WORK TO BE COMPLETED: Retype every line of text in the records below exactly as it appears, keeping the original line breaks. Leave the pictures out of your answer.

[Page images with their extracted text]
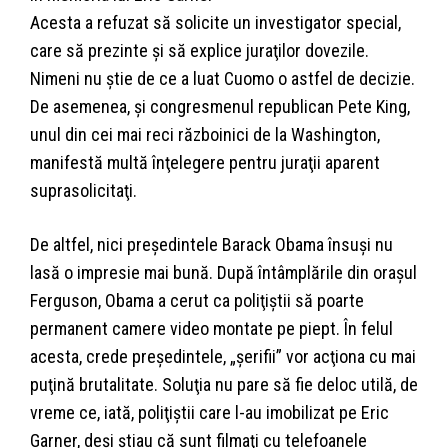
Acesta a refuzat să solicite un investigator special,
care să prezinte şi să explice juraţilor dovezile.
Nimeni nu ştie de ce a luat Cuomo o astfel de decizie.
De asemenea, şi congresmenul republican Pete King,
unul din cei mai reci războinici de la Washington,
manifestă multă înţelegere pentru juraţii aparent
suprasolicitaţi.
De altfel, nici preşedintele Barack Obama însuşi nu
lasă o impresie mai bună. După întâmplările din oraşul
Ferguson, Obama a cerut ca poliţiştii să poarte
permanent camere video montate pe piept. În felul
acesta, crede preşedintele, „şerifii” vor acţiona cu mai
puţină brutalitate. Soluţia nu pare să fie deloc utilă, de
vreme ce, iată, poliţiştii care l-au imobilizat pe Eric
Garner, deşi ştiau că sunt filmaţi cu telefoanele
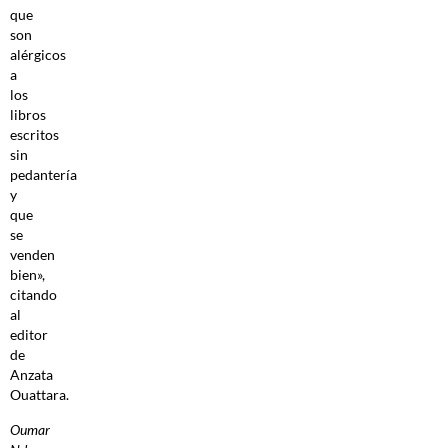
que
son
alérgicos
a
los
libros
escritos
sin
pedantería
y
que
se
venden
bien»,
citando
al
editor
de
Anzata
Ouattara.
Oumar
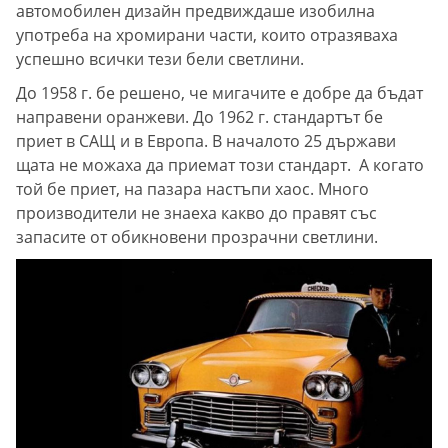
автомобилен дизайн предвиждаше изобилна
употреба на хромирани части, които отразяваха
успешно всички тези бели светлини.
До 1958 г. бе решено, че мигачите е добре да бъдат
направени оранжеви. До 1962 г. стандартът бе
приет в САЩ и в Европа. В началото 25 държави
щата не можаха да приемат този стандарт. А когато
той бе приет, на пазара настъпи хаос. Много
производители не знаеха какво до правят със
запасите от обикновени прозрачни светлини.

TASK RESPONSE:
Acesta a refuzat să solicite un investigator special,
care să prezinte şi să explice juraţilor dovezile.
Nimeni nu ştie de ce a luat Cuomo o astfel de decizie.
De asemenea, şi congresmenul republican Pete King,
unul din cei mai reci războinici de la Washington,
manifestă multă înţelegere pentru juraţii aparent
suprasolicitaţi.
De altfel, nici preşedintele Barack Obama însuşi nu
lasă o impresie mai bună. După întâmplările din oraşul
Ferguson, Obama a cerut ca poliţiştii să poarte
permanent camere video montate pe piept. În felul
acesta, crede preşedintele, „şerifii” vor acţiona cu mai
puţină brutalitate. Soluţia nu pare să fie deloc utilă, de
vreme ce, iată, poliţiştii care l-au imobilizat pe Eric
Garner, deşi ştiau că sunt filmaţi cu telefoanele
que
son
alérgicos
a
los
libros
escritos
sin
pedantería
y
que
se
venden
bien»,
citando
al
editor
de
Anzata
Ouattara.
Oumar
автомобилен дизайн предвиждаше изобилна
употреба на хромирани части, които отразяваха
успешно всички тези бели светлини.
До 1958 г. бе решено, че мигачите е добре да бъдат
направени оранжеви. До 1962 г. стандартът бе
приет в САЩ и в Европа. В началото 25 държави
щата не можаха да приемат този стандарт. А когато
той бе приет, на пазара настъпи хаос. Много
производители не знаеха какво до правят със
запасите от обикновени прозрачни светлини.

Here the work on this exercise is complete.